Upon arriving in the village of Árbær, I was amused by the men and women dressed in historical attire, toiling at tasks around the farm. But after an hour, I no longer registered their presence. And as the day progressed, I found myself worrying about the impending harvest back home. Would old Betsy survive another winter? Say, that’s a fetching wench. I wonder whither she brings that bucket of mead, and what her dowry may be. And then my cellphone rang, snapping me back into reality.

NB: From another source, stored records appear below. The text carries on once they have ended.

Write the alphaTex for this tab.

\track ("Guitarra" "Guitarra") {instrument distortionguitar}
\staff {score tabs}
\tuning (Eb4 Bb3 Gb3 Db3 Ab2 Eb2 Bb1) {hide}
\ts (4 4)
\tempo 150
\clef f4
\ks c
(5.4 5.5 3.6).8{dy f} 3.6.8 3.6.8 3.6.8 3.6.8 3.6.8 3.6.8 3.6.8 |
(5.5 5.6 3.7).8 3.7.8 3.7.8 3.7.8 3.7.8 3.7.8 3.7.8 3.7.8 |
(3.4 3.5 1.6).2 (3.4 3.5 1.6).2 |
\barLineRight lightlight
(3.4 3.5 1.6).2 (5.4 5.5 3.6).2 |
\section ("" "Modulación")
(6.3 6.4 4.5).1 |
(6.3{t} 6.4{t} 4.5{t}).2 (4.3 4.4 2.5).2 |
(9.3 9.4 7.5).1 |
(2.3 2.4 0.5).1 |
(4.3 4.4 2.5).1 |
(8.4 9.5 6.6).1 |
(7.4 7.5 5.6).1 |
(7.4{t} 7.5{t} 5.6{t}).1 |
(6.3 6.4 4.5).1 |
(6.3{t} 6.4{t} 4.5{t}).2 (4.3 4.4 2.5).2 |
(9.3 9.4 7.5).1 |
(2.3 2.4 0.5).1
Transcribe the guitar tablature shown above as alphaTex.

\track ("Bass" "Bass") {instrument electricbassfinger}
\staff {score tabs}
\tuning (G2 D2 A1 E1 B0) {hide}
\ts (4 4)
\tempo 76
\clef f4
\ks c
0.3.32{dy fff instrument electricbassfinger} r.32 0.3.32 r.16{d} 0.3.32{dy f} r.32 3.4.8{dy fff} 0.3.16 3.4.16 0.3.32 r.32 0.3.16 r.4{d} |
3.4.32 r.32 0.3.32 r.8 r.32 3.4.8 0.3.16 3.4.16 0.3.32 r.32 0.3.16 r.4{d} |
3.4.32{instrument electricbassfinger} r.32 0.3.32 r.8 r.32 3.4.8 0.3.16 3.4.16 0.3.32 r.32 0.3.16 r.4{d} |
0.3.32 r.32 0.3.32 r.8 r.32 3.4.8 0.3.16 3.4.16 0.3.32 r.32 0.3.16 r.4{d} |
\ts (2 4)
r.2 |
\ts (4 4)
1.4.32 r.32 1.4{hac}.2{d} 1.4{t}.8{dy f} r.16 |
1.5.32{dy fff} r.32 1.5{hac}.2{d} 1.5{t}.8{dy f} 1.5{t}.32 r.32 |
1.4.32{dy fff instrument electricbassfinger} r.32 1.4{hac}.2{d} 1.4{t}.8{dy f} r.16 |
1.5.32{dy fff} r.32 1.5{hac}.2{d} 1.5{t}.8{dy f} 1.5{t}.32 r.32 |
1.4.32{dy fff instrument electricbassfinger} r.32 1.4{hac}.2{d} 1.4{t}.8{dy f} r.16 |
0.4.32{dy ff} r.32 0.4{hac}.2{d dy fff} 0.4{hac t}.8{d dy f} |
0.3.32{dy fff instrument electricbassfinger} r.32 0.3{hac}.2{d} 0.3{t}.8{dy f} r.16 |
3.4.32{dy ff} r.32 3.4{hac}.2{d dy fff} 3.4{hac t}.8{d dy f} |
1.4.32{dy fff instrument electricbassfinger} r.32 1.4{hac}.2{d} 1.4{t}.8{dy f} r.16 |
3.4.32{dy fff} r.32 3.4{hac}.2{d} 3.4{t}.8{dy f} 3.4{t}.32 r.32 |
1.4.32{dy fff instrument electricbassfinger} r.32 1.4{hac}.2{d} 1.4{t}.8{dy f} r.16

Found atop a hill overlooking Reykjavík, Árbær was once a real farm. But today it’s been converted into the Árbæjarsafn Open Air Museum, which aims to recreate an authentic historical setting. We joined a free tour of the grounds, led by a woman dressed as a comely maiden of days past. She told us about the history of the farm, while showing us into the minuscule house where over a dozen family members lived. We saw the the stable, the kitchen, the bedrooms, the toys the children would play with, and the tools their parents would use to knit.
And we saw people actually knitting. One of the coolest things about this museum is its large staff, who are there not only to help visitors, but to contribute to the historical ambiance. Passing by a house, you might see a bearded fellow on the porch working on a half-made sock. You’ll see girls tending the sheep, and others just hanging out having a chat.
Árbæjarsafn is a neat place, and does a wonderful job of conveying a sense of the past. For obvious reasons, it’s a little outside of the city center, but not hard to reach by bus, and completely worth the effort.